Michael Graham, On Operations with C Squadron SAS (Pen & Sword, 2020)
In this, the third book on Michael Graham’s exploits in the SAS, the author takes us into the African bush to fight communist terrorists during the late 1960s and 1970s. His stories are sometimes hair-raising, sometimes amusing, but always interesting and worth reading.
The book opens by profiling the men we are about to meet and share their experiences, from General Peter George Walls down through the ranks. Next comes some maps and a brief history of the unit and its reorganisation into an effective fighting force. Then we are off and running, literally, on an account of an evasion training exercise. Active missions followed: recovering evidence, training Portuguese troops in Angola, assaulting an MPLA base, and hunting terrorists in Mozambique. In 1980, after 12 years of almost constant fighting and with defeat looming in Rhodesia, the unit disbanded with many going on to serve with the South African army. Graham also describes South African efforts to destabilize Zimbabwe and the possible assassination of guerrilla leader Samora Michel, though Graham was not involved in the latter. Graham concludes with a brief family and personal biography, culminating in his facing the reality that at the time of writing he had lung cancer and not long to live.

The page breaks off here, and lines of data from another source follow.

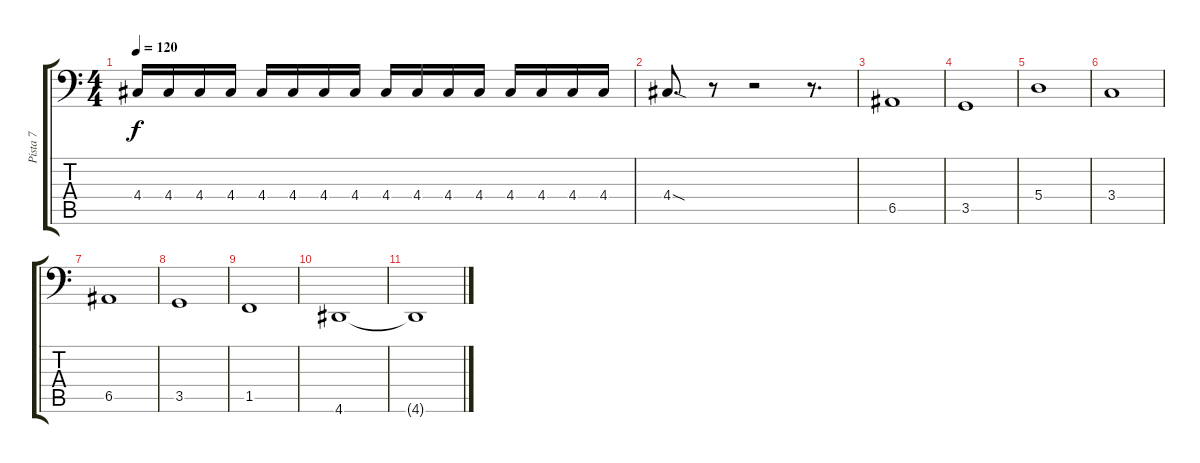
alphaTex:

\track ("Pista 7" "Pista 7") {instrument electricbassfinger}
\staff {score tabs}
\tuning (C3 G2 D2 A1 E1 B0) {hide}
\ts (4 4)
\tempo 120
\clef f4
\ks c
4.4.16{dy f} 4.4.16 4.4.16 4.4.16 4.4.16 4.4.16 4.4.16 4.4.16 4.4.16 4.4.16 4.4.16 4.4.16 4.4.16 4.4.16 4.4.16 4.4.16 |
4.4{sod}.8{d} r.8 r.2 r.8{d} |
6.5.1 |
3.5.1 |
5.4.1 |
3.4.1 |
6.5.1 |
3.5.1 |
1.5.1 |
4.6.1 |
4.6{t}.1
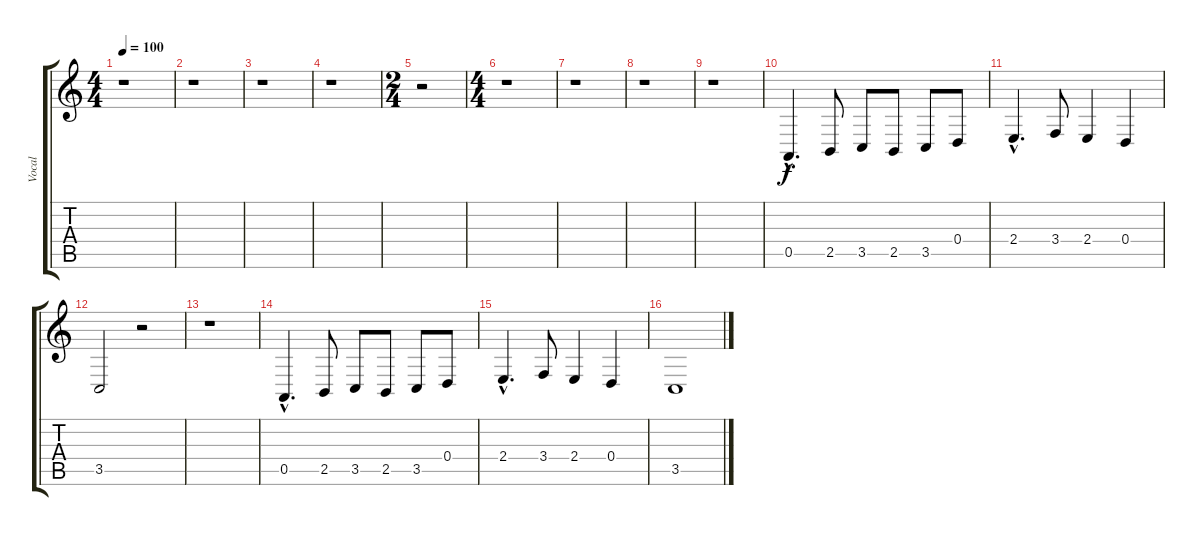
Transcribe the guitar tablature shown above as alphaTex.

\track ("Vocal" "Vocal") {instrument tenorsax}
\staff {score tabs}
\tuning (E4 B3 G3 D3 A2 E2) {hide}
\ts (4 4)
\tempo 100
\clef g2
\ks c
r.1{dy f} |
r.1 |
r.1 |
r.1 |
\ts (2 4)
r.2 |
\ts (4 4)
r.1 |
r.1 |
r.1 |
r.1 |
0.5{hac}.4{d} 2.5.8 3.5.8 2.5.8 3.5.8 0.4.8 |
2.4{hac}.4{d} 3.4.8 2.4.4 0.4.4 |
3.5.2 r.2 |
r.1 |
0.5{hac}.4{d} 2.5.8 3.5.8 2.5.8 3.5.8 0.4.8 |
2.4{hac}.4{d} 3.4.8 2.4.4 0.4.4 |
3.5.1
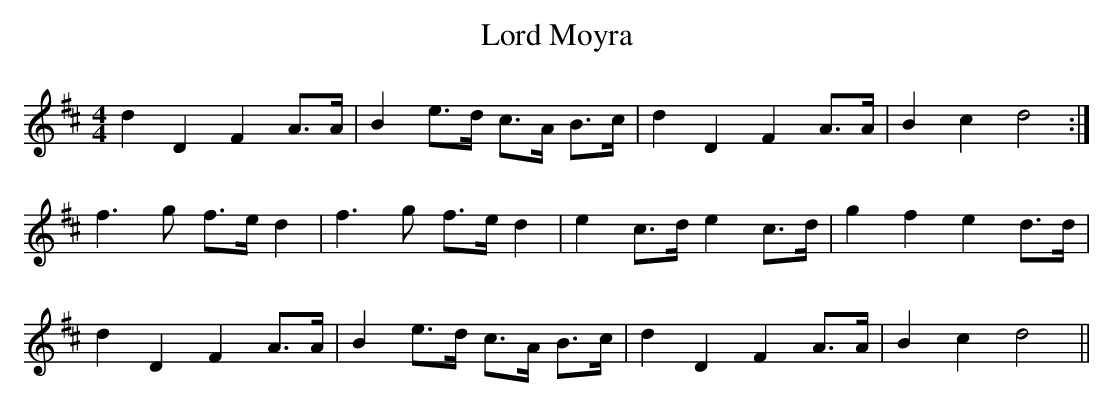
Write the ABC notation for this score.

X:1
T:Lord Moyra
M:4/4
K:D
d2 D2 F2 A>A|B2 e>d c>A B>c|d2 D2 F2 A>A|B2 c2 d4:|
f3 g f>e d2|f3 g f>e d2|e2 c>d e2 c>d|g2 f2 e2 d>d|
d2 D2 F2 A>A|B2 e>d c>A B>c|d2 D2 F2 A>A|B2 c2 d4||
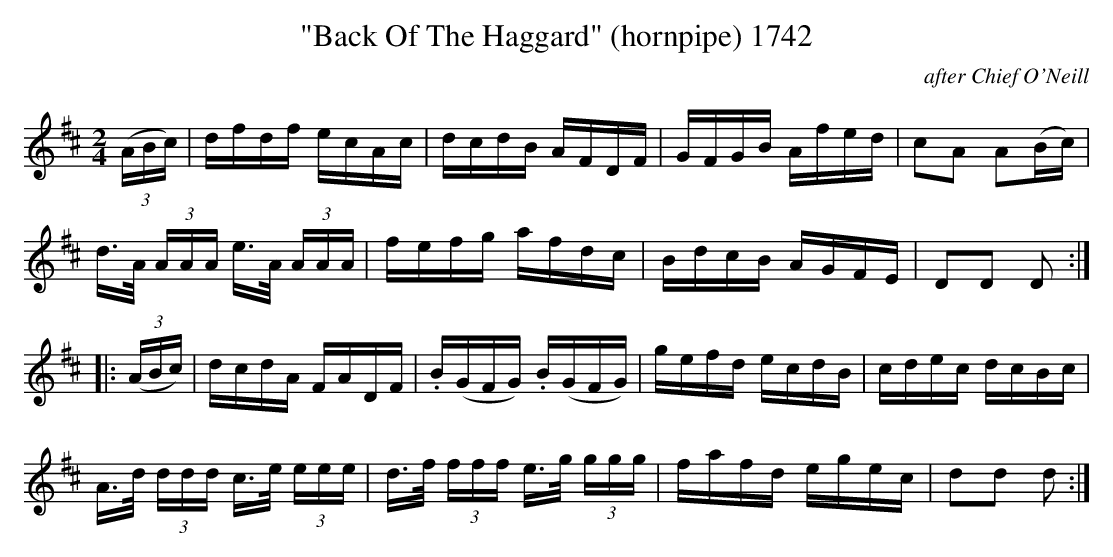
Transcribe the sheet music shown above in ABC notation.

X:1
T:"Back Of The Haggard" (hornpipe) 1742
C:after Chief O'Neill
BRENNAN July 2003 (HTTP://WWW.SOSYOURMOM.COM)
M:2/4
L:1/16
K:D
(3(ABc)|dfdf ecAc|dcdB AFDF|GFGB Afed|c2A2 A2(Bc)|
d3/2A/2 (3AAA e3/2A/2 (3AAA|fefg afdc|BdcB AGFE|D2D2 D2:|
|: (3(ABc)|dcdA FADF|.B(GFG) .B(GFG)|gefd ecdB|cdec dcBc|
A3/2d/2 (3ddd c3/2e/2 (3eee|d3/2f/2 (3fff e3/2g/2 (3ggg|fafd egec|d2d2 d2:|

Graham is a terrific storyteller, writing in a journalistic style. His tales of combat are those of an authentic cold warrior fighting on the front lines of a proxy war. His perspective is personal and focused on his work, though he detours into an extended opinion of how the British let down Rhodesia after Margaret Thatcher was asked to help and refused. Fighting communists was Graham’s life for twelve years, so it is unsurprising how much he hates them, but he shows little understanding of the conflict beyond the stark realities of war. For those interested in small unit combat operations in Africa, this is a very good read.